Kelly saiu do mercado já escuro, o uniforme ainda cheirando a pão de forma e sabão. Matheus a esperava no estacionamento quase vazio, encostado no carro dele com o celular na mão. Ela achou que era só mais uma conversa sobre o caderno. O que ela ainda não sabia era que a gravação que ele guardava mudaria o rumo daquela noite.
O celular rachado no estacionamento
Matheus virou a tela na direção dela. A rachadura no meio não deixava ver direito, mas o áudio estava nítido. — Olha isso aqui, Kelly.
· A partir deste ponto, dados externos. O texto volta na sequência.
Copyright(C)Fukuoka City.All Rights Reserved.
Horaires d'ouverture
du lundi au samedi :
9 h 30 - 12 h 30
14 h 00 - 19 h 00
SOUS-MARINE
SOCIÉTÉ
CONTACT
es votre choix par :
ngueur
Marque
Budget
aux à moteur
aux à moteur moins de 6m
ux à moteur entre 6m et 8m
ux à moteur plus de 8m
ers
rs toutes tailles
Eu gravei sem querer umas semanas atrás, quando fiquei até tarde arrumando o estoque.
Ela se aproximou, sentindo o frio do asfalto subir pelas pernas. O vídeo mostrava Valdir sozinho, abrindo o caixa principal depois do horário de fechamento. Ele contava notas, separava algumas e colocava no bolso da calça. Depois fechava a gaveta como se nada tivesse acontecido.
Eu falei que tinha visto
— Eu falei que tinha visto. Agora você também vai ver — disse Matheus baixo, quase pedindo desculpa. Kelly passou o vídeo de novo. O gerente sorria para a câmera vazia, como se soubesse que ninguém estava olhando.
Ela sentiu o coração apertar. Se a gente mostrar isso agora, ele vai dizer que é montagem. Matheus balançou a cabeça. Ele queria mandar para o professor Henrique, queria que o vídeo virasse prova junto com o caderno. Mas Kelly sabia como Valdir trabalhava: uma gravação sem data ou testemunha podia virar motivo para demitir Matheus também.
Valdir já estava olhando
Enquanto discutiam se copiavam o arquivo ali mesmo, Matheus ergueu o olhar para o vidro do mercado. A luz da sala dos gerentes ainda estava acesa. Valdir estava parado perto da porta, braços cruzados, olhando direto para o carro deles. Não fez sinal. Só ficou ali, observando.
Kelly guardou o celular na bolsa sem dizer nada. Os dois entraram no carro e saíram devagar. Nenhuma mensagem chegou no grupo do mercado naquela noite. Mas Matheus contou depois que, no dia seguinte, Valdir passou a perguntar onde ele tinha estado depois do expediente.
Na cozinha de casa, Dona Sônia lavava louça em silêncio. Kelly abriu o pote de moedas e viu a aliança velha no fundo, a que a mãe nunca usava mais. Ela entendeu no mesmo instante que o sacrifício não era só dela. Mais tarde, quando já estava deitada, Lucas Albuquerque mandou uma mensagem perguntando se podia conversar sobre o Bom Preço.